TLDR: This is the abstract, introduction and conclusion to the paper. See here for a summary thread.
Do large language models (LLMs) anticipate when they will answer correctly? To study this, we extract activations after a question is read but before any tokens are generated, and train linear probes to predict whether the model’s forthcoming answer will be correct. Across three open-source model families ranging from 7 to 70 billion parameters, projections on this “in-advance correctness direction” trained on generic trivia questions predict success in distribution and on diverse out-of-distribution knowledge datasets, outperforming black-box baselines and verbalised predicted confidence. Predictive power saturates in intermediate layers, suggesting that self-assessment emerges mid-computation. Notably, generalisation falters on questions requiring mathematical reasoning. Moreover, for models responding “I don’t know”, doing so strongly correlates with the probe score, indicating that the same direction also captures confidence. By complementing previous results on truthfulness and other behaviours obtained with probes and sparse auto-encoders, our work contributes essential findings to elucidate LLM internals.

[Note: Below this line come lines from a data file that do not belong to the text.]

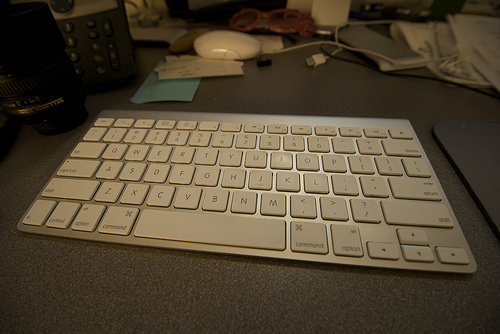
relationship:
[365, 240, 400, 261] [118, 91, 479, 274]
arrow keys in corner of keyboard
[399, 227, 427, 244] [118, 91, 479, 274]
keys in corner of keyboard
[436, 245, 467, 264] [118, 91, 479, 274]
keys in corner of keyboard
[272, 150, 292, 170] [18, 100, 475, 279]
i key on keyboard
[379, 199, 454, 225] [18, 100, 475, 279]
shift key on keyboard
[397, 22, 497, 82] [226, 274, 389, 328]
papers on desk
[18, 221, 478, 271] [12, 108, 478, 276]
edge of keyboard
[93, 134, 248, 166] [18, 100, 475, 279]
keys on keyboard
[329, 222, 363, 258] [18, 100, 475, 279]
button on keyboard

Large language models (LLMs) internally encode information beyond what is immediately observable in their output. Studies have demonstrated that hidden activations can reveal statement truthfulness, deception and hallucination, which have become ever more critical as LLMs are deployed in increasingly complex, high-stakes real-world applications. In this work, we investigate the complementary scientific question of whether an LLM’s residual stream activations—captured immediately after it processes a query—contain a latent signal that predicts if its eventual output will be correct. Instead of using the generated answer or token probabilities, we train a linear probe on the hidden state before the answer is produced to distinguish questions the model will answer correctly from those it will not, capturing its internal prediction of correctness.
Empirically, our approach identifies the activation-space vector linking the average residual stream activations for correctly answered questions to those for incorrectly answered ones (similar to Burger et al.’s for statement truthfulness). We test our approach on state-of-the-art open-source LLMs spanning three families and ranging from 7 to 70 billion parameters, and we observe that:
Overall, our analysis advances our understanding of what is encoded in LLM internals and provides an early indicator of performance that is grounded in the model’s internal dynamics and thus complements existing uncertainty quantification techniques. In particular, our approach contrasts with self-confidence estimation by avoiding generation from the model. By doing so, it comes close to techniques training correctness predictors using model-independent features of the input, but differs from those in leveraging internal representations. On the other side, aforementioned works using model internals mostly focused on truthfulness of complete statements rather than our predictive scenario. The exceptions are Kadavath et al. (2022), which tested a similar approach to ours on proprietary models, and Ferrando et al. (2025), which identified the latents of pre-trained Sparse Auto-Encoders (SAEs) that best distinguish questions answered correctly from those answered incorrectly in small Gemma models. By considering multiple families of open-source models (scaling up to 70 billion parameters), conducting extensive out-of-distribution experiments, and directly learning linear representations, our work contributes essential findings on the ability of models to maintain an internal representation reflecting competence on tasks, its alignment with “I don’t know” responses and its failure to generalise to a mathematical reasoning dataset. Our codebase is accessible at https://github.com/ivanvmoreno/correctness-model-internals.
We have demonstrated that a latent correctness signal exists in the internal activations of large language models, which can be effectively extracted using a linear probe. This signal reliably predicts whether the model will generate a correct response for several knowledge datasets. The robustness of this finding across various model architectures reinforces the idea that LLMs encode an internal representation of their own confidence. Our work advances the understanding of model internals and provides a foundation for developing safer and more reliable language systems. Our contributions are fivefold: (1) we provide evidence that LLMs embed a latent correctness signal mid-computation; (2) we show that a simple linear probe can extract this signal, yielding generalisation across knowledge datasets; (3) we highlight the limits of this approach, suggesting that deeper reasoning and arithmetic capabilities are not as easily captured in activations; (4) we find a stronger signal for the largest model we test (Llama 3.3 70B), suggesting that larger models may better predict their correctness (5) we demonstrate this direction aligns with abstention behaviour in models that say “I don’t know,” supporting its interpretation as a latent confidence axis. This work contributes to mechanistic interpretability by identifying a meaningful confidence direction within LLM activations, corroborating recent works with sparse auto-encoders. It also complements studies of truthfulness and hallucination, suggesting that models encode internal notions of confidence—even before answer generation—and truthfulness that are both general and accessible.
Our findings have relevance for both AI safety and practical deployment. As LLMs are increasingly used in high-stakes settings, low-cost internal signals of impending failure offer a path toward safer, more robust systems. The correctness direction could inform early stopping, fallback mechanisms, or human-in-the-loop protocols—particularly where generating unreliable outputs is costly or dangerous.